Mächtige Lobby-Organisationen wollen in der Schweiz und in der EU ein Urheberrecht schaffen, das das Internet und die Netzkultur massiv in Mitleidenschaft ziehen würde. Wir müssen nun den Protest auf die Strasse bringen! Zeigen wir den Politikern, dass wir nicht einverstanden sind! Zusammen mit der Allianz für ein faires Urheberrecht rufen wir auf zur Demonstration am 23. März in Zürich. In ganz Europa finden an diesem Tag Demostrationen statt – komm auch und sei Teil der Bewegung #SaveYourInternet!

Wir demonstrieren:

  • Datum: 23. März 2019
  • Start: 13.30 Uhr, Helvetiaplatz, Zürich
  • Schluss: 16.30 Uhr, Helvetiaplatz

Wir fordern:

  • Keine lizenz- und kostenpflichtigen Links
    Mit dem geplanten Leistungsschutzrecht werden alle journalistischen Inhalte vergütungspflichtig. Das bedeutet, dass man Lizenzen haben muss, um auch nur kleine Ausschnitte oder Titel darstellen zu können und dass für die Links bezahlt werden muss. Eine solche Link-Steuer lehnen wir ab. Sie ist schädlich und unfair.
  • Kein Verbot von Memes und des Teilens von Fotos
    Sowohl das geplante Leistungsschutzrecht wie auch der Lichtbildschutz führen dazu, dass die meisten Memes, die du bisher gemacht oder gesehen hast, nicht mehr möglich sind.
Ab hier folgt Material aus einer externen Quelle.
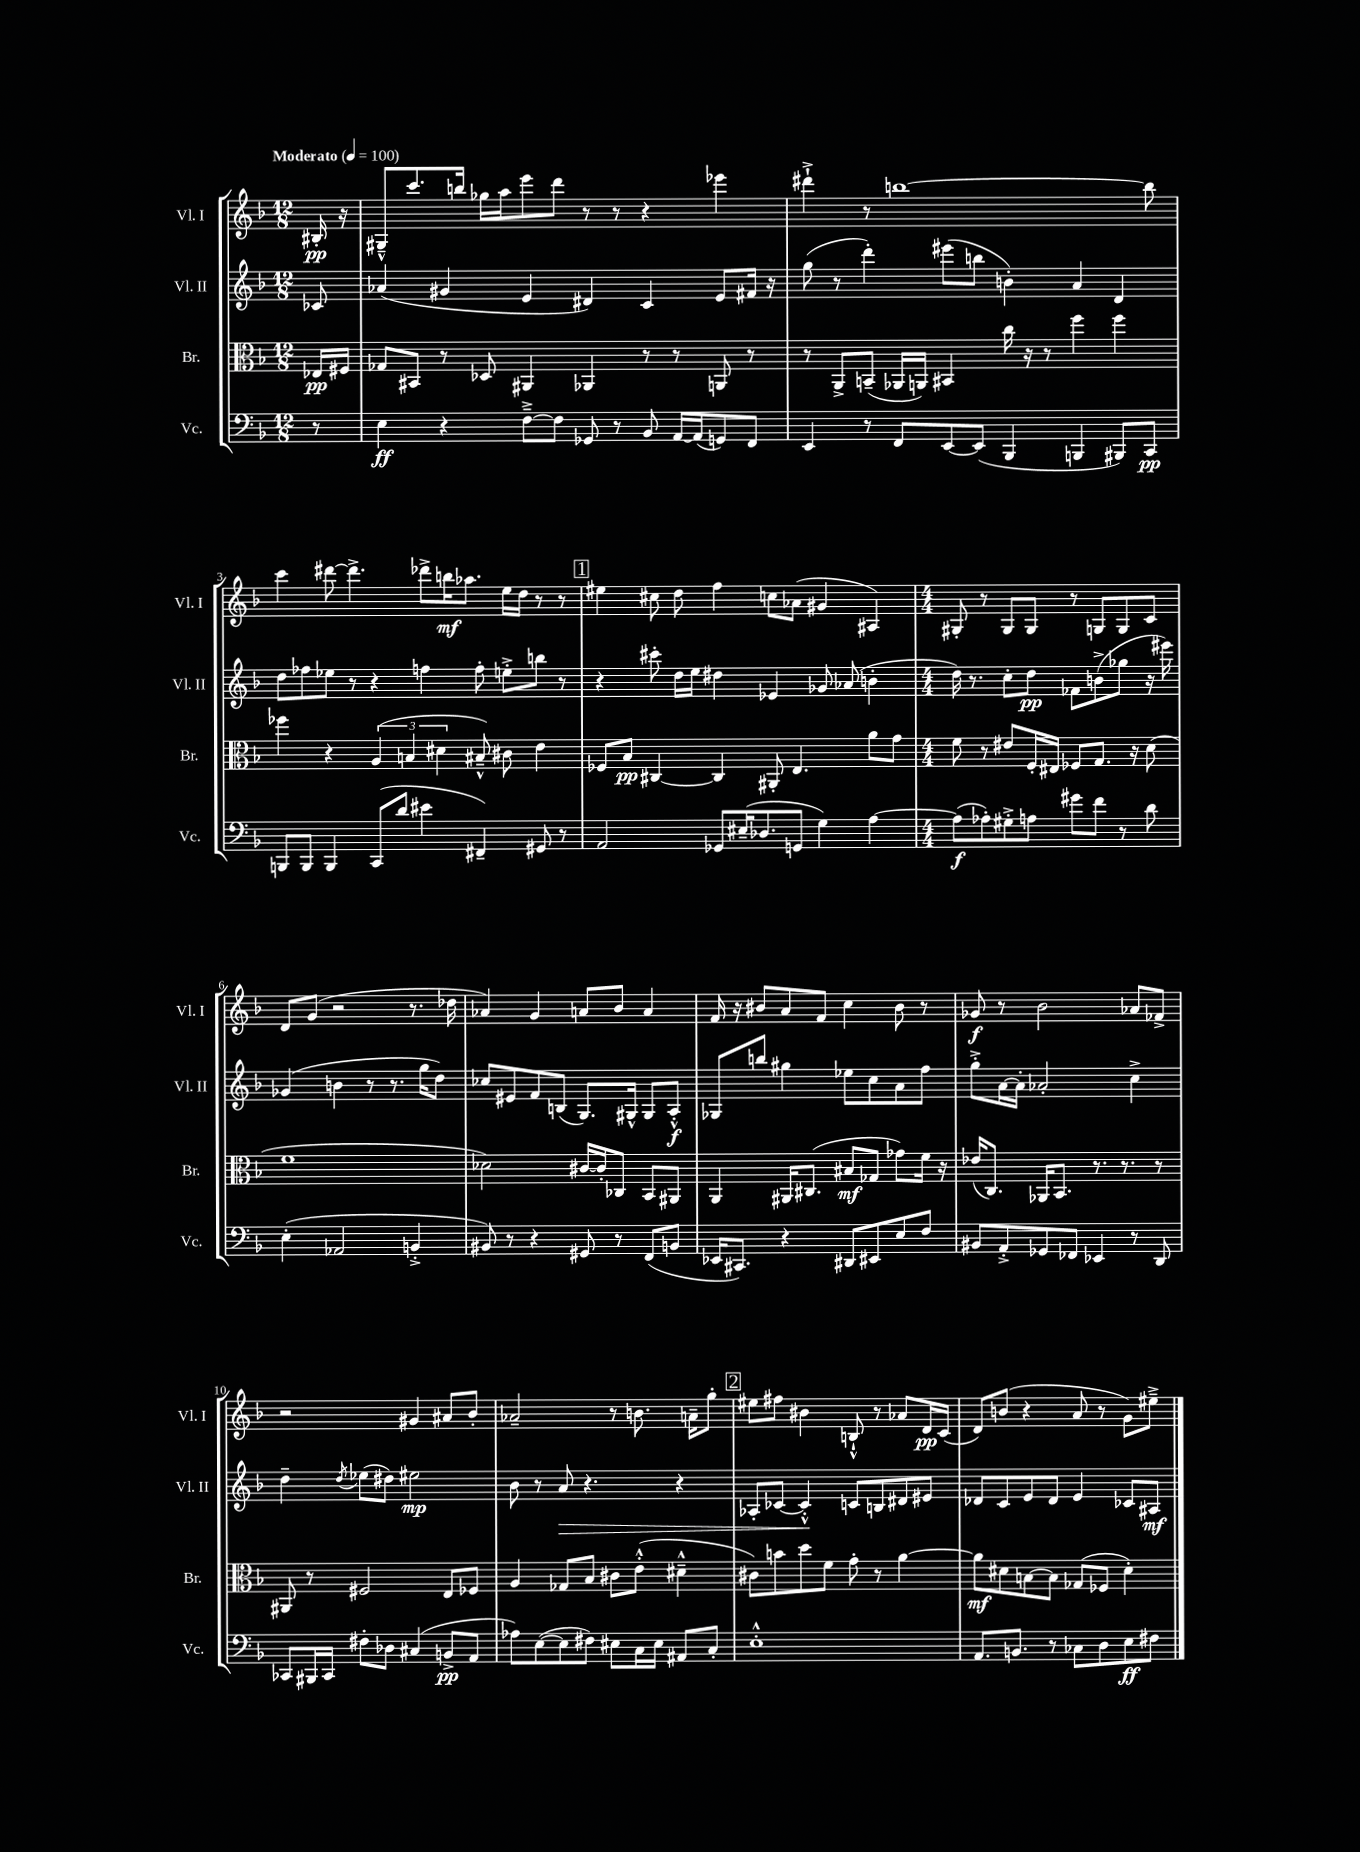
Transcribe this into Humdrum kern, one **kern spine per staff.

**kern	**dynam	**kern	**dynam	**kern	**dynam	**kern	**dynam
*part4	*part4	*part3	*part3	*part2	*part2	*part1	*part1
*staff4	*staff4	*staff3	*staff3	*staff2	*staff2	*staff1	*staff1
*I"Vc.	*	*I"Br.	*	*I"Vl. II	*	*I"Vl. I	*
*I'Vc.	*	*I'Br.	*	*I'Vl. II	*	*I'Vl. I	*
*clefF4	*	*clefC3	*	*clefG2	*	*clefG2	*
*k[b-]	*	*k[b-]	*	*k[b-]	*	*k[b-]	*
*M12/8	*	*M12/8	*	*M12/8	*	*M12/8	*
*MM100	*	*MM100	*	*MM100	*	*MM100	*
=	=	=	=	=	=	=	=
!	!	!	!	!	!	!LO:TX:a:B:t=Moderato	!
8r	.	16E-X/LL	pp	8c-X/	.	16B#X'/	pp
.	.	16F#X/JJ	.	.	.	16r	.
=1	=1	=1	=1	=1	=1	=1	=1
4E\	ff	8G-X/L	.	(4a-X/	.	8G#X~^^/L	.
.	.	8BB#X/J	.	.	.	8.ccc/	.
4r	.	8r	.	4g#X/	.	.	.
.	.	.	.	.	.	16bbn/Jk	.
.	.	8D-X/	.	.	.	16gg-X\LL	.
.	.	.	.	.	.	16aa\J	.
[8F~^\L	.	4AA#X/	.	4e/	.	8eee\	.
8F\J]	.	.	.	.	.	8ddd\J	.
8GG-X/	.	4AA-X/	.	4d#X/)	.	8r	.
8r	.	.	.	.	.	8r	.
8BB-/	.	8r	.	4c/	.	4r	.
[16AA/LL	.	8r	.	.	.	.	.
(16AA/J]	.	.	.	.	.	.	.
8GGn/)	.	8AAn/	.	8e/L	.	4eee-X\	.
8FF/J	.	8r	.	16f#X/Jk	.	.	.
.	.	.	.	16r	.	.	.
=2	=2	=2	=2	=2	=2	=2	=2
4EE/	.	8r	.	(8gg\	.	4ddd#X`^\	.
.	.	8AA^/L	.	8r	.	.	.
8r	.	(8BBn~/J	.	4ddd'\)	.	8r	.
8FF/L	.	16AA-X/LL	.	.	.	[1bbn	.
.	.	16AAn/JJ)	.	.	.	.	.
[8EE/	.	4BB#X/	.	(8eee#X\L	.	.	.
(8EE/J]	.	.	.	8bbn\J	.	.	.
4BBB-/	.	16cc\	.	4bn'\)	.	.	.
.	.	16r	.	.	.	.	.
.	.	8r	.	.	.	.	.
4BBBn/	.	4ff\	.	4a/	.	.	.
8BBB#X/L)	.	4ff\	.	4d/	.	.	.
8CC/J	pp	.	.	.	.	8bb\]	.
!!LO:LB:g=z
=3	=3	=3	=3	=3	=3	=3	=3
8BBBn/L	.	4ff-X\	.	8dd\L	.	4ccc\	.
8BBB/J	.	.	.	8ff-X\	.	.	.
4BBB/	.	4r	.	8ee-X\J	.	[8ddd#X\	.
.	.	.	.	8r	.	4.ddd#^\]	.
(8CC/L	.	(6A/	.	4r	.	.	.
8d/J	.	.	.	.	.	.	.
.	.	6Bn/	.	.	.	.	.
4e#X\	.	.	.	4ffn\	.	8ddd-X^\L	.
.	.	6d#X\	.	.	.	.	.
.	.	.	.	.	.	16bbn\K	mf
.	.	.	.	.	.	8.aa-X\J	.
4FF#X~/)	.	8B#X~^^/)	.	8ff'\	.	.	.
.	.	8c#X\	.	8een'^\L	.	16ee\LL	.
.	.	.	.	.	.	16dd\JJ	.
8GG#X/	.	4e\	.	8bbn\J	.	8r	.
8r	.	.	.	8r	.	8r	.
!!LO:REH:place=s1:t=1
=4	=4	=4	=4	=4	=4	=4	=4
2AA/	.	8F-X/L	.	4r	.	4ee#X\	.
.	.	8B-/J	pp	.	.	.	.
.	.	[4C#X/	.	8ccc#X'\	.	8cc#X\	.
.	.	.	.	16dd\LL	.	8dd\	.
.	.	.	.	16ee\JJ	.	.	.
8GG-X/L	.	4C#/]	.	4dd#X\	.	4ff\	.
(16E#X~/K	.	.	.	.	.	.	.
8.D-X/	.	.	.	.	.	.	.
.	.	8AA#X'/	.	4e-X/	.	8ccn\L	.
8GGn/J	.	4.E/	.	.	.	(8a-X\J	.
4G\)	.	.	.	8g-X/	.	4g#X/	.
.	.	.	.	(8a-X/	.	.	.
[4A\	.	8a\L	.	4bn'\	.	4A#X/)	.
.	.	8g\J	.	.	.	.	.
=5	=5	=5	=5	=5	=5	=5	=5
*M4/4	*	*M4/4	*	*M4/4	*	*M4/4	*
(8A\L]	f	8f\	.	16dd\)	.	8G#X'/	.
.	.	.	.	8.r	.	.	.
8A-X'\)	.	8r	.	.	.	8r	.
8G#X'^\	.	8e#X/L	.	8cc'\L	.	8G#/L	.
8An\J	.	16F'/L	.	8dd\J	pp	8G#/J	.
.	.	16E#X/JJ	.	.	.	.	.
8g#X\L	.	8F-X/L	.	8f-X\L	.	8r	.
8f\J	.	8.G/J	.	(8bn^\	.	8Gn/L	.
8r	.	.	.	8gg-X\J	.	8G/	.
.	.	16r	.	.	.	.	.
8d\	.	(8d\	.	16r	.	8c/J	.
.	.	.	.	16eee#X\)	.	.	.
!!LO:LB:g=z
=6	=6	=6	=6	=6	=6	=6	=6
(4E'\	.	1f	.	(4g-X/	.	8d/L	.
.	.	.	.	.	.	(8g/J	.
2AA-X/	.	.	.	4bn\	.	2r	.
.	.	.	.	8r	.	.	.
.	.	.	.	8.r	.	.	.
4BBn'^/	.	.	.	.	.	8.r	.
.	.	.	.	16gg\KL	.	.	.
.	.	.	.	8dd\J)	.	.	.
.	.	.	.	.	.	16dd-X\	.
=7	=7	=7	=7	=7	=7	=7	=7
8BB#X/)	.	2d-X\)	.	8cc-X/L	.	4a-X/)	.
8r	.	.	.	8e#X/	.	.	.
4r	.	.	.	8f/	.	4g/	.
.	.	.	.	(8Bn/J	.	.	.
8GG#X/	.	[16c#X/LL	.	8.G/L)	.	8an/L	.
.	.	16c#'/J]	.	.	.	.	.
8r	.	8C-X/J	.	.	.	8b-/J	.
.	.	.	.	16G#X^^/Jk	.	.	.
(8FF/L	.	8BB-/L	.	8G#/L	.	4a/	.
8BBn/J	.	8AA#X/J	.	8A'^^/J	f	.	.
=8	=8	=8	=8	=8	=8	=8	=8
16EE-X/KL	.	4AA/	.	8G-X/L	.	16f/	.
8.CC#X/J)	.	.	.	.	.	16r	.
.	.	.	.	8bbn/J	.	8b#X/L	.
4r	.	16AA#X/KL	.	4gg#X\	.	8a/	.
.	.	(8.C#X/J	.	.	.	.	.
.	.	.	.	.	.	8f/J	.
8DD#X/L	.	8B#X/L	mf	8ee-X\L	.	4cc\	.
8EE#X/	.	8G-X/J	.	8cc\	.	.	.
8E/	.	8g-X\L)	.	8a\	.	8b#\	.
8F/J	.	16f\Jk	.	8ff\J	.	8r	.
.	.	16r	.	.	.	.	.
=9	=9	=9	=9	=9	=9	=9	=9
8BB#X/L	.	(16e-X/KL	.	8gg'^\L	.	8g-X/	f
.	.	8.C/J)	.	.	.	.	.
8AA'^/	.	.	.	[16a\L	.	8r	.
.	.	.	.	16a'\JJ]	.	.	.
8GG-X/	.	16AA-X/KL	.	2a-X'/	.	2b-\	.
.	.	8.BB-/J	.	.	.	.	.
8FF-X/J	.	.	.	.	.	.	.
4EE-X/	.	8.r	.	.	.	.	.
.	.	8.r	.	.	.	.	.
8r	.	.	.	4cc^\	.	8a-X/L	.
8DD/	.	8r	.	.	.	8f-X^/J	.
!!LO:LB:g=z
=10	=10	=10	=10	=10	=10	=10	=10
8CC-X/L	.	8AA#X/	.	4dd~\	.	2r	.
16BBB#X/L	.	8r	.	.	.	.	.
16CC-/JJ	.	.	.	.	.	.	.
.	.	.	.	8qdd/	.	.	.
8F#X'\L	.	2F#X/	.	(8ee-X\L	.	.	.
8D-X\J	.	.	.	8dd#X\J)	.	.	.
(4C#X/	.	.	.	2ee#X\	mp	4g#X/	.
8BBn^/L	pp	8E/L	.	.	.	8a#X/L	.
8AA/J	.	8F-X/J	.	.	.	8b-'/J	.
=11	=11	=11	=11	=11	=11	=11	=11
8A-X\L)	.	4A/	.	8b-\	.	2a-X~/	.
([8E\	.	.	.	8r	.	.	.
!	!	!	!	!	!LO:HP:b	!	!
8E\]	.	8G-X/L	.	8a/	>	.	.
8F#X\J)	.	8B-/J	.	4.r	.	.	.
8E#X\L	.	8c#X\L	.	.	.	8r	.
16C\L	.	(8e'^^\J	.	.	.	8.bn\	.
16E#\JJ	.	.	.	.	.	.	.
8AA#X/L	.	4d#X~^^\	.	4r	.	.	.
.	.	.	.	.	.	16an~\KL	.
8C'/J	.	.	.	.	.	8gg'\J	.
!!LO:REH:place=s1:t=2
=12	=12	=12	=12	=12	=12	=12	=12
1E'^^	.	8c#X\L)	.	8A-X'/L	.	8ee#X\L	.
.	.	8bn\	.	[8c-X/J	.	8ff#X\J	.
.	.	8dd\	.	4c-'^^/]	.	4b#X\	.
.	.	8f\J	.	.	.	.	.
.	.	8g'\	.	8cn/L	]	8Bn`^^/	.
.	.	8r	.	8Bn/	.	8r	.
.	.	[4a\	.	8d#X/	.	8a-X/L	.
.	.	.	.	8e#X/J	.	16d/L	pp
.	.	.	.	.	.	(16c/JJ	.
=13	=13	=13	=13	=13	=13	=13	=13
8.AA/L	.	8a\L]	mf	8d-X/L	.	8d/L)	.
.	.	8d#X\	.	8c/	.	(8bn/J	.
8.BBn/J	.	.	.	.	.	.	.
.	.	[8Bn\	.	8e/	.	4r	.
8r	.	8B\J]	.	8d-/J	.	.	.
8C-X\L	.	(8G-X/L	.	4e/	.	8a/	.
8D\	.	8F-X/J	.	.	.	8r	.
8E\	ff	4d#'\)	.	8c-X/L	.	8g\L)	.
8F#X\J	.	.	.	8A#X/J	mf	8ee#X~^\J	.
==	==	==	==	==	==	==	==
*-	*-	*-	*-	*-	*-	*-	*-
Auch deine Fotos, die du im Internet oder über Social Media publizierst, können nicht mehr ohne Weiteres geteilt werden, ohne gegen das Urheberrecht zu verstossen. Eine derartige Einschränkung unserer Kommunikations- und Ausdrucksmöglichkeiten lehnen wir entschieden ab. Sie ist nicht gerechtfertigt und unfair.
  • Keine Behinderung von Satire und kritischer Berichterstattung
    Upload-Filter werden nie erkennen können, ob ein Beitrag humorvoll, satirisch oder kritisch gemeint ist. Zum Beispiel werden keine sinnvollen Kommentare zum Zeitgeschehen mehr möglich sein, da solche Inhalte schon gar nicht erst hochgeladen werden können. Die Unschuldsvermutung wird aufgehoben. Wir wollen kein Internet, das nur noch Inhalte enthält, die einigen wenigen Medienkonzernen passen. Upload-Filter sind fehlerhaft und nicht fair.